Problem to solve: A precise reproduction of every record below is needed, minus the pictures.

==== Data to examine ====

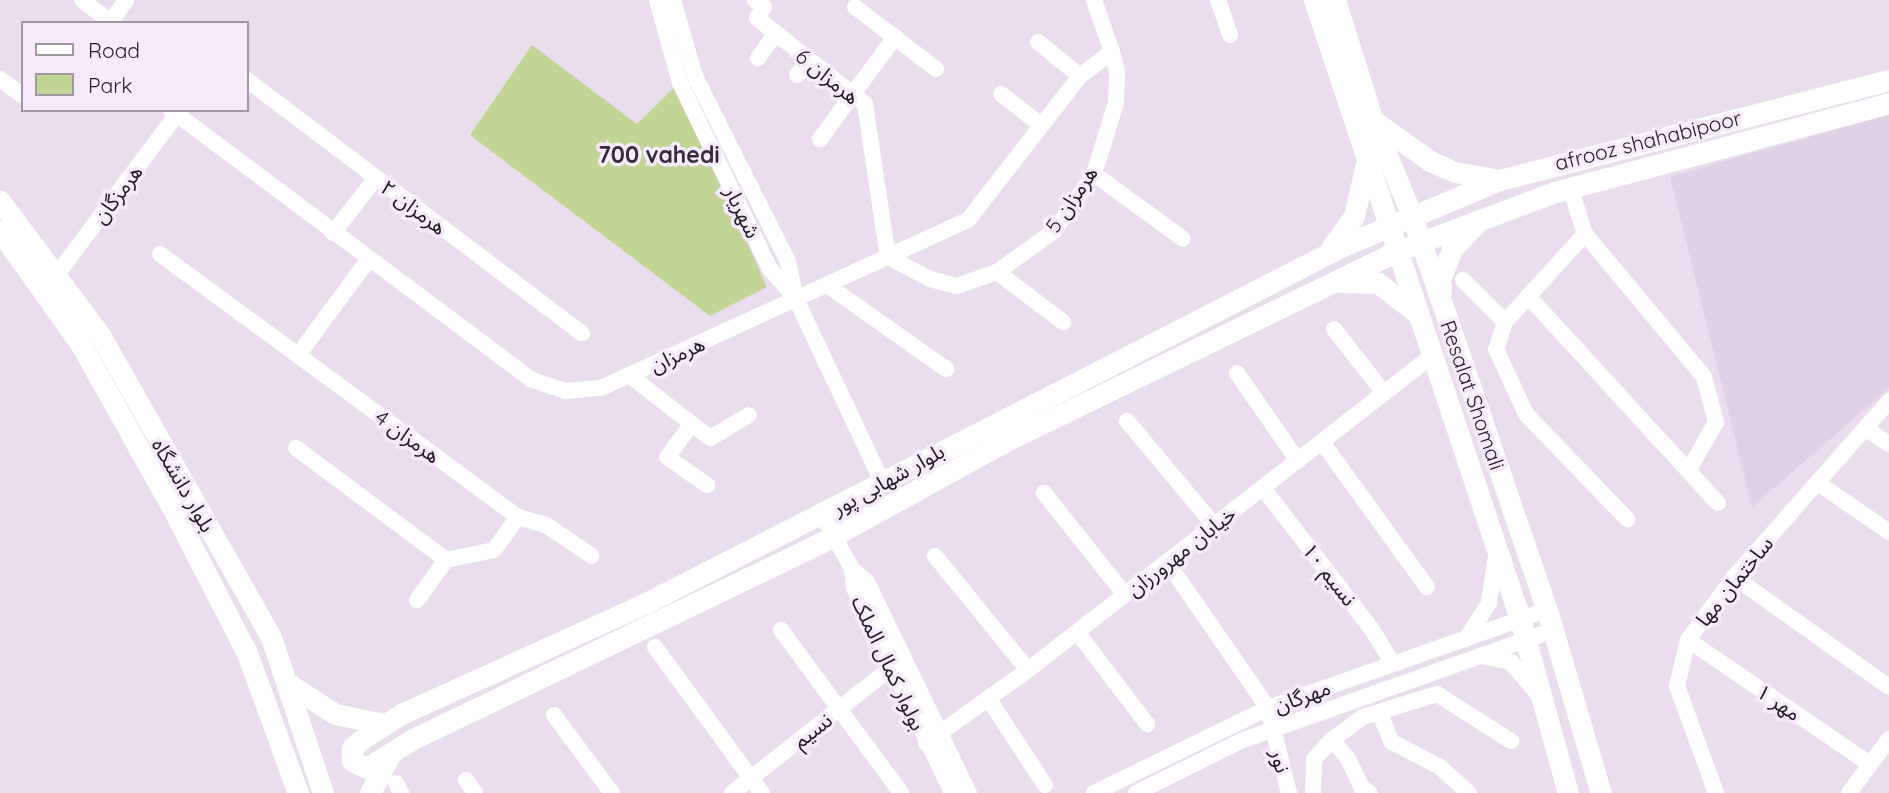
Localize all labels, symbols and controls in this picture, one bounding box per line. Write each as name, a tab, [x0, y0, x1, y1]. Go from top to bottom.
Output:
legend	[21, 21, 248, 112]
text: Road	[88, 37, 140, 63]
street label: هرمزان 6	[791, 43, 865, 109]
text: Park	[88, 72, 132, 98]
street label: afrooz shahabipoor	[1552, 105, 1744, 175]
district label: 700 vahedi	[598, 141, 720, 169]
street label: هرمزگان	[87, 160, 147, 228]
street label: هرمزان 5	[1040, 161, 1102, 237]
street label: هرمزان ۲	[376, 174, 452, 240]
street label: شهریار	[720, 182, 766, 242]
street label: Resalat Shomali	[1436, 317, 1510, 473]
street label: هرمزان	[646, 330, 708, 378]
street label: هرمزان 4	[370, 404, 446, 468]
street label: بلوار دانشگاه	[147, 434, 221, 536]
street label: بلوار شهابی پور	[828, 438, 948, 520]
street label: خیابان مهرورزان	[1121, 500, 1241, 602]
street label: ساختمان مها	[1690, 531, 1778, 631]
street label: نسیم ۱۰	[1298, 538, 1362, 610]
street label: بولوار کمال الملک	[847, 592, 931, 734]
street label: مهرگان	[1270, 674, 1334, 718]
street label: مهر ۱	[1752, 678, 1806, 726]
street label: نسیم	[787, 707, 837, 753]
street label: نور	[1266, 747, 1296, 775]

====

Exercise result:
Localize all labels, symbols and controls in this picture, one bounding box per line. Write each as name, a tab, [x0, y0, x1, y1]. Go from top to bottom.
Output:
legend	[21, 21, 248, 112]
text: Road	[88, 37, 140, 63]
street label: هرمزان 6	[791, 43, 865, 109]
text: Park	[88, 72, 132, 98]
street label: afrooz shahabipoor	[1552, 105, 1744, 175]
district label: 700 vahedi	[598, 141, 720, 169]
street label: هرمزگان	[87, 160, 147, 228]
street label: هرمزان 5	[1040, 161, 1102, 237]
street label: هرمزان ۲	[376, 174, 452, 240]
street label: شهریار	[720, 182, 766, 242]
street label: Resalat Shomali	[1436, 317, 1510, 473]
street label: هرمزان	[646, 330, 708, 378]
street label: هرمزان 4	[370, 404, 446, 468]
street label: بلوار دانشگاه	[147, 434, 221, 536]
street label: بلوار شهابی پور	[828, 438, 948, 520]
street label: خیابان مهرورزان	[1121, 500, 1241, 602]
street label: ساختمان مها	[1690, 531, 1778, 631]
street label: نسیم ۱۰	[1298, 538, 1362, 610]
street label: بولوار کمال الملک	[847, 592, 931, 734]
street label: مهرگان	[1270, 674, 1334, 718]
street label: مهر ۱	[1752, 678, 1806, 726]
street label: نسیم	[787, 707, 837, 753]
street label: نور	[1266, 747, 1296, 775]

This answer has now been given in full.